Punch and Bullet

Mortgage Lending Is Halved In A Year


19 February 2009

Mortgage lending slumped to £12.4bn during January - that is 52% below the same time last year.

The figure was also 8% down on December.

The Council of Mortgage Lenders said total of £12.4bn was advanced by the major mortgage lenders during January.

The group said there was normally a slight decline in lending levels between December and January.

But the figure was the lowest monthly level recorded since April 2001, it said.

A slight increase in the number of mortgages approved during December had led commentators to suggest the slump in the market had bottomed out.

But the latest figures seem to put pay to that.

Bob Pannell, CML head of research, said: "Mortgage lending activity continues to be very weak and while people are searching eagerly for some signs of recovery, it would be unrealistic to expect a meaningful revival in lending in coming months.

"Even when conditions do improve, gross lending will be one of the later measures to recover."

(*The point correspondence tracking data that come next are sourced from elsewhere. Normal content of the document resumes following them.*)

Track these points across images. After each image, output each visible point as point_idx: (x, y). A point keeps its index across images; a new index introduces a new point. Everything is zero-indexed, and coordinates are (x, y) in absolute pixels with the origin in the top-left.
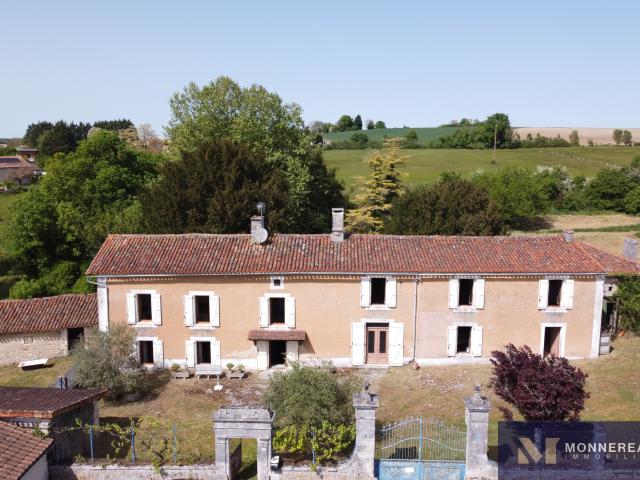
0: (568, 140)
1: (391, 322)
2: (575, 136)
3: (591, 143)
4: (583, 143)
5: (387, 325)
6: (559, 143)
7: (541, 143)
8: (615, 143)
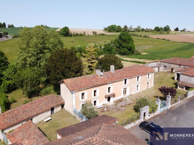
0: (83, 34)
1: (127, 87)
2: (84, 33)
3: (88, 35)
4: (86, 35)
5: (126, 88)
6: (81, 35)
7: (77, 35)
8: (93, 35)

Anecdotal evidence from estate agents suggests there is increased interest in the housing market on the back of recent interest rate cuts and the steep property price falls.

The Royal Institution of Chartered Surveyors has reported a rise in new buyer inquiries for three consecutive months.

Today's CML figures show that this increased interest has not yet translated into transactions.

Howard Archer, chief UK and European economist at IHS Global Insight, said the CML data indicated that the new year brought no change of fortunes for mortgage activity.

He said: "While latest survey evidence indicates that buyer inquiries are now picking up significantly as people are attracted by lower house prices and the Bank of England slashing interest rates, we are sceptical that this will lead to a marked up in actual sales anytime soon.

"We certainly expect house prices to continue to fall for some considerable time to come."